DONNÉES DISPONIBLES:
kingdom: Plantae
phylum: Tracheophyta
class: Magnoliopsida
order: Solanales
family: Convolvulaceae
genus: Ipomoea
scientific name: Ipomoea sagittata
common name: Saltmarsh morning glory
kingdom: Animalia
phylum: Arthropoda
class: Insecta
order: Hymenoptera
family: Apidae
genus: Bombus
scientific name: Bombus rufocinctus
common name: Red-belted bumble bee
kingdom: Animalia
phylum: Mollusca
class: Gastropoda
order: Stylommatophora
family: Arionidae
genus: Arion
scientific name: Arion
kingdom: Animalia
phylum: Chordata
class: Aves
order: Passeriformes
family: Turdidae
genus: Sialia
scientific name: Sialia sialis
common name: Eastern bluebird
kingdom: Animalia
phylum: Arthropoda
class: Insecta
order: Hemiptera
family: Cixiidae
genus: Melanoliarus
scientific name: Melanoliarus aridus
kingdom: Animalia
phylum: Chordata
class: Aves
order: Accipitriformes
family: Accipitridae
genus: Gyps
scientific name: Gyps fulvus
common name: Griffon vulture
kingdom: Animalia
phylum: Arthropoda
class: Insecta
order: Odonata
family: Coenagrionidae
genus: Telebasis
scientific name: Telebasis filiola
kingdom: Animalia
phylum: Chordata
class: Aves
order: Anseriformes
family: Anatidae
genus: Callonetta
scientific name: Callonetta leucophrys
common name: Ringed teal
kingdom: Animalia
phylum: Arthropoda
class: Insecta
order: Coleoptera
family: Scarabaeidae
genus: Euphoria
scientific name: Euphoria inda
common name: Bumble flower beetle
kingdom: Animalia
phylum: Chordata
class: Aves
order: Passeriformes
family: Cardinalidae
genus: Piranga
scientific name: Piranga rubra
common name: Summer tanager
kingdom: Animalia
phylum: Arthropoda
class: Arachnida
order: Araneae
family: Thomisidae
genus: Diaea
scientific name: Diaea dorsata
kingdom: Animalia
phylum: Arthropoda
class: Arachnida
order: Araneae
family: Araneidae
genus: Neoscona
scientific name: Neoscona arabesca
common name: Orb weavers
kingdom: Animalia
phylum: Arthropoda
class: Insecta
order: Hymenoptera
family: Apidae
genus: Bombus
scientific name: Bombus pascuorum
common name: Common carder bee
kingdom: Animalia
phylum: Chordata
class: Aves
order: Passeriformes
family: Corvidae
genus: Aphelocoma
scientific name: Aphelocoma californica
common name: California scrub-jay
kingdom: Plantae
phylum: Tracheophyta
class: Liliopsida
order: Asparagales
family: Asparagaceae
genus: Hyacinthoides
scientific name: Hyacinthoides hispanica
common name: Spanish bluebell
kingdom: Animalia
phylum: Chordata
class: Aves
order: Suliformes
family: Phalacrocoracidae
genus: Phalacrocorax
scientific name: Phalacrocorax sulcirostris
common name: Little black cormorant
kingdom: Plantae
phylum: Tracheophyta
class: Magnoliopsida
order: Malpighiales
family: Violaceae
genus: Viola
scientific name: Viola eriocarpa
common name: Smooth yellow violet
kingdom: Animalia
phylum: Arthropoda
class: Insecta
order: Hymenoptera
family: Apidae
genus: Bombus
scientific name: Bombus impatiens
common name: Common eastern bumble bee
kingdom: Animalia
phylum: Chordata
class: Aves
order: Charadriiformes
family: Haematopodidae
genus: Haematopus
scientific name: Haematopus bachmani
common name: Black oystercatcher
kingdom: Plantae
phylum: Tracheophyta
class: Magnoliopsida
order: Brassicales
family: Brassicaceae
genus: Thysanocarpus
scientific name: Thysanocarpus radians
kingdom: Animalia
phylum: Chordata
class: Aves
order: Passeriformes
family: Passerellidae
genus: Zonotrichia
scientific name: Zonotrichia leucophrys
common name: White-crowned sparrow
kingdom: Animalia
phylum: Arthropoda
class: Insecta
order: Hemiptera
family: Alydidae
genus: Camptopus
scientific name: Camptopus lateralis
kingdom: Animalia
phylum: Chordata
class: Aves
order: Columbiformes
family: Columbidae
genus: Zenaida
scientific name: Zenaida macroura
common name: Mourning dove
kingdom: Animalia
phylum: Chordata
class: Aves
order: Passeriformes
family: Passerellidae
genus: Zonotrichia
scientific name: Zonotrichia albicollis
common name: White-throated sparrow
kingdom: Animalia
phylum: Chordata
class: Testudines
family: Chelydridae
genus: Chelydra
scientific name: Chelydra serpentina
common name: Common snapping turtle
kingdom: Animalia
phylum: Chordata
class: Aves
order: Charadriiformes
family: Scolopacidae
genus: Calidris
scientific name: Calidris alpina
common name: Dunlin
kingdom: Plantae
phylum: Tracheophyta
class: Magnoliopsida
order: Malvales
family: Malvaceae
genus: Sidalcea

CONSIGNE:
Pouvez-vous mettre sous forme de CSV à deux colonnes, « rang » et « valeur », les lignes de la liste allant de celle qui contient "genus: Zenaida" à celle qui contient "common name: Common snapping turtle", toutes deux comprises ? Prévoyez une rangée par ligne, chaque champ entre guillemets et les sauts de ligne remplacés par des espaces.

RÉPONSE ATTENDUE:
rang,valeur
"genus:","Zenaida"
"scientific name:","Zenaida macroura"
"common name:","Mourning dove"
"kingdom:","Animalia"
"phylum:","Chordata"
"class:","Aves"
"order:","Passeriformes"
"family:","Passerellidae"
"genus:","Zonotrichia"
"scientific name:","Zonotrichia albicollis"
"common name:","White-throated sparrow"
"kingdom:","Animalia"
"phylum:","Chordata"
"class:","Testudines"
"family:","Chelydridae"
"genus:","Chelydra"
"scientific name:","Chelydra serpentina"
"common name:","Common snapping turtle"